■ AIM OF THE TASK ■
Please copy the material below line for line without changing a character, and leave out the pictures.

■ Dataset entries ■
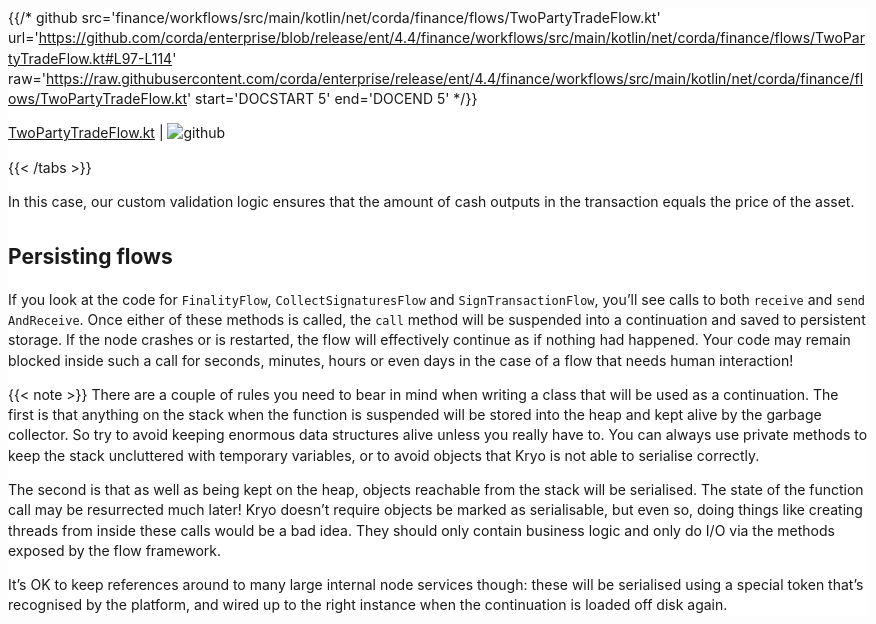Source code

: {{/* github src='finance/workflows/src/main/kotlin/net/corda/finance/flows/TwoPartyTradeFlow.kt' url='https://github.com/corda/enterprise/blob/release/ent/4.4/finance/workflows/src/main/kotlin/net/corda/finance/flows/TwoPartyTradeFlow.kt#L97-L114' raw='https://raw.githubusercontent.com/corda/enterprise/release/ent/4.4/finance/workflows/src/main/kotlin/net/corda/finance/flows/TwoPartyTradeFlow.kt' start='DOCSTART 5' end='DOCEND 5' */}}

[TwoPartyTradeFlow.kt](https://github.com/corda/enterprise/blob/release/ent/4.4/finance/workflows/src/main/kotlin/net/corda/finance/flows/TwoPartyTradeFlow.kt) | ![github](/images/svg/github.svg "github")

{{< /tabs >}}

In this case, our custom validation logic ensures that the amount of cash outputs in the transaction equals the
price of the asset.


## Persisting flows

If you look at the code for `FinalityFlow`, `CollectSignaturesFlow` and `SignTransactionFlow`, you’ll see calls
to both `receive` and `sendAndReceive`. Once either of these methods is called, the `call` method will be
suspended into a continuation and saved to persistent storage. If the node crashes or is restarted, the flow will
effectively continue as if nothing had happened. Your code may remain blocked inside such a call for seconds,
minutes, hours or even days in the case of a flow that needs human interaction!

{{< note >}}
There are a couple of rules you need to bear in mind when writing a class that will be used as a continuation.
The first is that anything on the stack when the function is suspended will be stored into the heap and kept alive by
the garbage collector. So try to avoid keeping enormous data structures alive unless you really have to.  You can
always use private methods to keep the stack uncluttered with temporary variables, or to avoid objects that
Kryo is not able to serialise correctly.

The second is that as well as being kept on the heap, objects reachable from the stack will be serialised. The state
of the function call may be resurrected much later! Kryo doesn’t require objects be marked as serialisable, but even so,
doing things like creating threads from inside these calls would be a bad idea. They should only contain business
logic and only do I/O via the methods exposed by the flow framework.

It’s OK to keep references around to many large internal node services though: these will be serialised using a
special token that’s recognised by the platform, and wired up to the right instance when the continuation is
loaded off disk again.
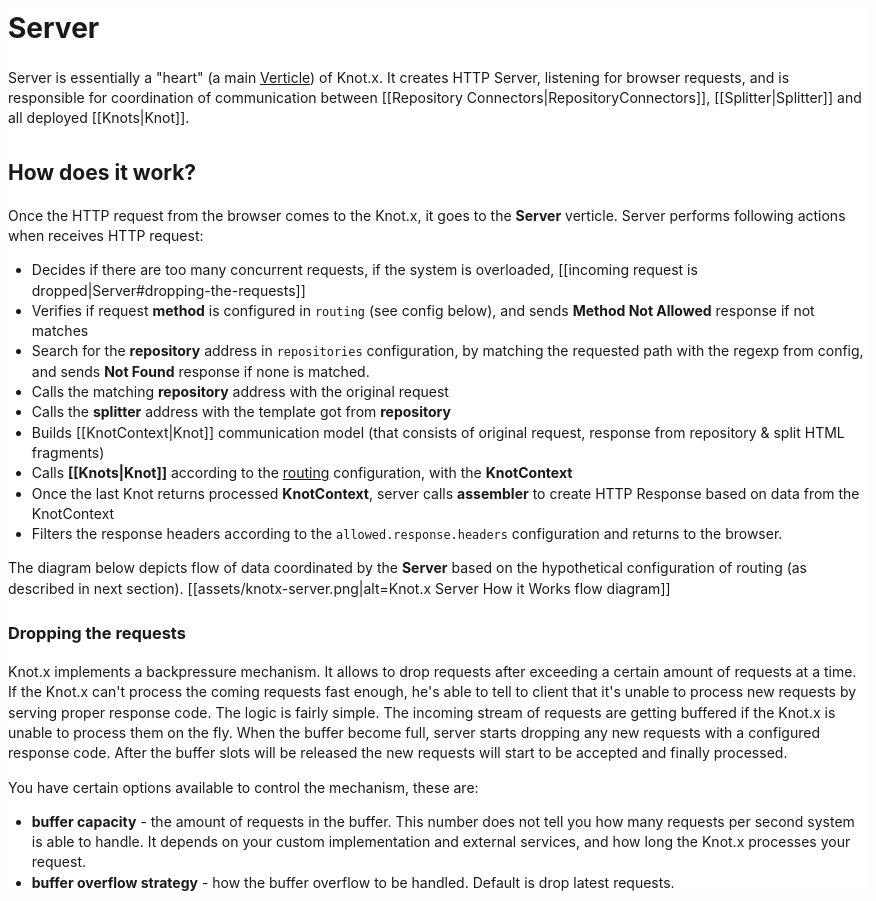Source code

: # Server

Server is essentially a "heart" (a main [Verticle](http://vertx.io/docs/vertx-core/java/#_verticles)) of Knot.x.
It creates HTTP Server, listening for browser requests, and is responsible for coordination of
communication between [[Repository Connectors|RepositoryConnectors]], [[Splitter|Splitter]] and all deployed [[Knots|Knot]].

## How does it work?
Once the HTTP request from the browser comes to the Knot.x, it goes to the **Server** verticle.
Server performs following actions when receives HTTP request:

- Decides if there are too many concurrent requests, if the system is overloaded, [[incoming request is dropped|Server#dropping-the-requests]]
- Verifies if request **method** is configured in `routing` (see config below), and sends
**Method Not Allowed** response if not matches
- Search for the **repository** address in `repositories` configuration, by matching the
requested path with the regexp from config, and sends **Not Found** response if none is matched.
- Calls the matching **repository** address with the original request
- Calls the **splitter** address with the template got from **repository**
- Builds [[KnotContext|Knot]] communication model (that consists of original request, response from
repository & split HTML fragments)
- Calls **[[Knots|Knot]]** according to the [routing](#routing) configuration, with the **KnotContext**
- Once the last Knot returns processed **KnotContext**, server calls **assembler** to create HTTP Response based on data from the KnotContext
- Filters the response headers according to the `allowed.response.headers` configuration and returns to the browser.

The diagram below depicts flow of data coordinated by the **Server** based on the hypothetical
configuration of routing (as described in next section).
[[assets/knotx-server.png|alt=Knot.x Server How it Works flow diagram]]

### Dropping the requests
Knot.x implements a backpressure mechanism. It allows to drop requests after exceeding a certain amount of requests at a time.
If the Knot.x can't process the coming requests fast enough, he's able to tell to client that it's unable to process new requests by serving proper response code.
The logic is fairly simple. The incoming stream of requests are getting buffered if the Knot.x is unable to process them on the fly. 
When the buffer become full, server starts dropping any new requests with a configured response code. After the buffer slots will be released the new requests will start to be accepted and finally processed.

You have certain options available to control the mechanism, these are:
- **buffer capacity** - the amount of requests in the buffer. This number does not tell you how many requests per second system is able to handle. It depends on your custom implementation and external services, and how long the Knot.x processes your request.
- **buffer overflow strategy** - how the buffer overflow to be handled. Default is drop latest requests.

■ RESULT BELOW ■
Source code

: {{/* github src='finance/workflows/src/main/kotlin/net/corda/finance/flows/TwoPartyTradeFlow.kt' url='https://github.com/corda/enterprise/blob/release/ent/4.4/finance/workflows/src/main/kotlin/net/corda/finance/flows/TwoPartyTradeFlow.kt#L97-L114' raw='https://raw.githubusercontent.com/corda/enterprise/release/ent/4.4/finance/workflows/src/main/kotlin/net/corda/finance/flows/TwoPartyTradeFlow.kt' start='DOCSTART 5' end='DOCEND 5' */}}

[TwoPartyTradeFlow.kt](https://github.com/corda/enterprise/blob/release/ent/4.4/finance/workflows/src/main/kotlin/net/corda/finance/flows/TwoPartyTradeFlow.kt) | ![github](/images/svg/github.svg "github")

{{< /tabs >}}

In this case, our custom validation logic ensures that the amount of cash outputs in the transaction equals the
price of the asset.


## Persisting flows

If you look at the code for `FinalityFlow`, `CollectSignaturesFlow` and `SignTransactionFlow`, you’ll see calls
to both `receive` and `sendAndReceive`. Once either of these methods is called, the `call` method will be
suspended into a continuation and saved to persistent storage. If the node crashes or is restarted, the flow will
effectively continue as if nothing had happened. Your code may remain blocked inside such a call for seconds,
minutes, hours or even days in the case of a flow that needs human interaction!

{{< note >}}
There are a couple of rules you need to bear in mind when writing a class that will be used as a continuation.
The first is that anything on the stack when the function is suspended will be stored into the heap and kept alive by
the garbage collector. So try to avoid keeping enormous data structures alive unless you really have to.  You can
always use private methods to keep the stack uncluttered with temporary variables, or to avoid objects that
Kryo is not able to serialise correctly.

The second is that as well as being kept on the heap, objects reachable from the stack will be serialised. The state
of the function call may be resurrected much later! Kryo doesn’t require objects be marked as serialisable, but even so,
doing things like creating threads from inside these calls would be a bad idea. They should only contain business
logic and only do I/O via the methods exposed by the flow framework.

It’s OK to keep references around to many large internal node services though: these will be serialised using a
special token that’s recognised by the platform, and wired up to the right instance when the continuation is
loaded off disk again.
Source code

: # Server

Server is essentially a "heart" (a main [Verticle](http://vertx.io/docs/vertx-core/java/#_verticles)) of Knot.x.
It creates HTTP Server, listening for browser requests, and is responsible for coordination of
communication between [[Repository Connectors|RepositoryConnectors]], [[Splitter|Splitter]] and all deployed [[Knots|Knot]].

## How does it work?
Once the HTTP request from the browser comes to the Knot.x, it goes to the **Server** verticle.
Server performs following actions when receives HTTP request:

- Decides if there are too many concurrent requests, if the system is overloaded, [[incoming request is dropped|Server#dropping-the-requests]]
- Verifies if request **method** is configured in `routing` (see config below), and sends
**Method Not Allowed** response if not matches
- Search for the **repository** address in `repositories` configuration, by matching the
requested path with the regexp from config, and sends **Not Found** response if none is matched.
- Calls the matching **repository** address with the original request
- Calls the **splitter** address with the template got from **repository**
- Builds [[KnotContext|Knot]] communication model (that consists of original request, response from
repository & split HTML fragments)
- Calls **[[Knots|Knot]]** according to the [routing](#routing) configuration, with the **KnotContext**
- Once the last Knot returns processed **KnotContext**, server calls **assembler** to create HTTP Response based on data from the KnotContext
- Filters the response headers according to the `allowed.response.headers` configuration and returns to the browser.

The diagram below depicts flow of data coordinated by the **Server** based on the hypothetical
configuration of routing (as described in next section).
[[assets/knotx-server.png|alt=Knot.x Server How it Works flow diagram]]

### Dropping the requests
Knot.x implements a backpressure mechanism. It allows to drop requests after exceeding a certain amount of requests at a time.
If the Knot.x can't process the coming requests fast enough, he's able to tell to client that it's unable to process new requests by serving proper response code.
The logic is fairly simple. The incoming stream of requests are getting buffered if the Knot.x is unable to process them on the fly. 
When the buffer become full, server starts dropping any new requests with a configured response code. After the buffer slots will be released the new requests will start to be accepted and finally processed.

You have certain options available to control the mechanism, these are:
- **buffer capacity** - the amount of requests in the buffer. This number does not tell you how many requests per second system is able to handle. It depends on your custom implementation and external services, and how long the Knot.x processes your request.
- **buffer overflow strategy** - how the buffer overflow to be handled. Default is drop latest requests.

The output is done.